The Sudanese government, however, welcomed the accord. "It is a step towards normalising life and facilitating relief and rehabilitation operations in the Nuba Mountains and creating an atmosphere conducive to reaching peace," Sudanese ambassador to Egypt Ahmed Abdel-Halim Mohamed told Al- Ahram Weekly.
The agreement is the fruit of considerable effort exerted in recent months. "The Sudanese government and the SPLA accepted the principle of a cease-fire in the strategic region [the Nuba Mountains] during November last year, but the SPLA accused Khartoum last month of violating that accord," explained Mansour Khaled, a former Sudanese foreign minister and current adviser to SPLA leader Garang.
Khaled concurred with the Sudanese ambassador that the agreement was a step in the right direction. "It is a good step, but it is limited. We are still waiting to find a comprehensive settlement and to address the causes of the problem which have not yet been addressed," he told the Weekly.
Khaled noted that international observers would be stationed in the country for the first time in the history of the conflict and said he hoped that the Sudanese government will cooperate with the international truce committee. "These days nobody can say no to Washington. And Khartoum is no exception. There was a great deal of arm-twisting going on and we are pleased by the results," he said.
For the Sudanese government, which is eager to export oil produced in southern Sudan, the Nuba Mountains region has particular importance because a major pipeline traverses it. The Sudanese government has been pinning its hopes for economic salvation on the much sought after foreign exchange that oil revenues bring in. Meanwhile, the SPLA has in the past threatened to disrupt oil production and destroy oil installations.
In the war-torn Nuba Mountains, considerable effort lies ahead for the government and relief agencies. There is great concern about mines and traps left behind by Sudanese government forces. Relief agencies have expressed concern about reaching the needy in the Nuba Mountains. Over 158,000 people have fled their homes because of recent fighting there.

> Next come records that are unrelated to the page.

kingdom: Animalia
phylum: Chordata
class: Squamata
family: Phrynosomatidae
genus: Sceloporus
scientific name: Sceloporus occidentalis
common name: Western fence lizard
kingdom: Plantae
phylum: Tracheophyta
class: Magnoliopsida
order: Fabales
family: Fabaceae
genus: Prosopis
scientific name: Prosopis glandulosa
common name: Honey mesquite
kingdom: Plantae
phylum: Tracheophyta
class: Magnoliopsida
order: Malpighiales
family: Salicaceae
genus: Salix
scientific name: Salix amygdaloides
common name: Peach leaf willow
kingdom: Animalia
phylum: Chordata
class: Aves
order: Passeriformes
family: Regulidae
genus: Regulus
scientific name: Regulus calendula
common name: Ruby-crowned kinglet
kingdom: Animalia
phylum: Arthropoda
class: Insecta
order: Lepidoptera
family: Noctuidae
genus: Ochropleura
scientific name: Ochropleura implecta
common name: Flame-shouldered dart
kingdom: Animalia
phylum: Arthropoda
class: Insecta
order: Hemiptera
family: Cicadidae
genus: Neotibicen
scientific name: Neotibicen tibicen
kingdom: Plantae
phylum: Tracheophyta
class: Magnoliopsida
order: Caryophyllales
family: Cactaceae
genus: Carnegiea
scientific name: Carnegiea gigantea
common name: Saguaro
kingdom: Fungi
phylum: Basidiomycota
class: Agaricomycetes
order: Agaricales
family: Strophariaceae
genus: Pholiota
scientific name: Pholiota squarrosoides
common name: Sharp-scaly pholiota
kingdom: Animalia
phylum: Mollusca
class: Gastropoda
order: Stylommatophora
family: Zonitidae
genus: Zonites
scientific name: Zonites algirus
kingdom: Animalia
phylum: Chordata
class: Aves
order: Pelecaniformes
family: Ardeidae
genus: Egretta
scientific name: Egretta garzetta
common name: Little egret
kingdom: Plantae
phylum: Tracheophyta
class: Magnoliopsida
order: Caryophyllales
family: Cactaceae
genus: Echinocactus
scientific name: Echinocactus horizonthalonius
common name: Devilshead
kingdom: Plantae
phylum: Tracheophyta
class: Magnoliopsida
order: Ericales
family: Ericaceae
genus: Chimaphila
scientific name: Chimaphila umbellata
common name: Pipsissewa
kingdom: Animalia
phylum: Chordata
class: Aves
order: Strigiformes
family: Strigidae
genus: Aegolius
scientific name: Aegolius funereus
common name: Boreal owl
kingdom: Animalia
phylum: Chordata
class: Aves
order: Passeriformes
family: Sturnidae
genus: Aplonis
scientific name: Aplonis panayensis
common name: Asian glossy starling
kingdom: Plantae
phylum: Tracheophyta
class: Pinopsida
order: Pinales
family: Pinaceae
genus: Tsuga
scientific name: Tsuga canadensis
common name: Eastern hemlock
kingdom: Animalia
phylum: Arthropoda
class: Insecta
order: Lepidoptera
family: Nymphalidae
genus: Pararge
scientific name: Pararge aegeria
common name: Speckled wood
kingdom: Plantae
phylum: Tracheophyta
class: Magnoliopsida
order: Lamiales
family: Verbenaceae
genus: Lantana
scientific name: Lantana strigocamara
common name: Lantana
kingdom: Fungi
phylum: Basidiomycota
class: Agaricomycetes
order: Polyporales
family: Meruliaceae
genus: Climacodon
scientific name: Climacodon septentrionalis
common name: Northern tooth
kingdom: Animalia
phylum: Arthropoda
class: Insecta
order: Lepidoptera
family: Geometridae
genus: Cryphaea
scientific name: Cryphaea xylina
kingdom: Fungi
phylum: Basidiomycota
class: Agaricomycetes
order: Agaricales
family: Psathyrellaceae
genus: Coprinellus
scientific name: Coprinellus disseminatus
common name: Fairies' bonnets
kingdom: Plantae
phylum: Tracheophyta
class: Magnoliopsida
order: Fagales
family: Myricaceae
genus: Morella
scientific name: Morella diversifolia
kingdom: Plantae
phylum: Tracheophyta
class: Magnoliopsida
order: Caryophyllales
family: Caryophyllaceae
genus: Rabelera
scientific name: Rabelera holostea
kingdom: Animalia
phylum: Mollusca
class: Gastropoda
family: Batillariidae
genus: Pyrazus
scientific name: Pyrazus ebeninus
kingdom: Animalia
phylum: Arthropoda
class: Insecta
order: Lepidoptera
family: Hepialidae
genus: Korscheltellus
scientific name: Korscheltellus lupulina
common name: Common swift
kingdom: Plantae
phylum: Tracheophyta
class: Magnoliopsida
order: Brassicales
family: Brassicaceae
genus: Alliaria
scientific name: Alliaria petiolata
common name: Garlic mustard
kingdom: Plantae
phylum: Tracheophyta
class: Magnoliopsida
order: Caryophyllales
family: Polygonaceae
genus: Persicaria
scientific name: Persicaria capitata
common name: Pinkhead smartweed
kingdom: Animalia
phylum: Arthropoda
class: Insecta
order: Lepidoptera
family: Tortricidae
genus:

Khartoum has in the past protested that cease-fire monitors gave an unfair advantage to the SPLA. A US proposal to introduce international monitors to Sudan to guard against aerial bombardment of civilians throughout the country would hamper the Sudanese government's strategy of punitive strikes against villages sympathetic to the SPLA, or suspected of aiding and giving shelter SPLA forces. "The foreign monitors will restrain government forces and restrict the range of government troop operations, while giving the SPLA freedom to move because it is an irregular army," said Farouk Abu Eissa, head of the Cairo- based Arab Lawyers Union and a leading NDA figure. "A halt to bombing civilian targets is one of four proposals made by US special envoy to Sudan, John Danforth, as part of a US initiative towards ending Sudan's civil war. Danforth told the Sudanese authorities point blank that this was a test of their commitment to peace," said Abu Eissa.
Khartoum objects to claims of punitive strikes against civilians. "Contrary to US allegations, Sudanese government forces do not adopt a policy of deliberate bombardment of civilians," Ambassador Mohamed protested. The US has also charged that the Sudanese authorities either turn a blind eye to, or actually encourage, the abduction of southern and western Sudanese villagers and the institutionalisation of slavery.
Khartoum counters that humanitarian relief agencies -- many of which are charitable organisations with a Christian affiliation -- support the SPLA under the pretext of providing aid. The Americans argue that old habits die hard.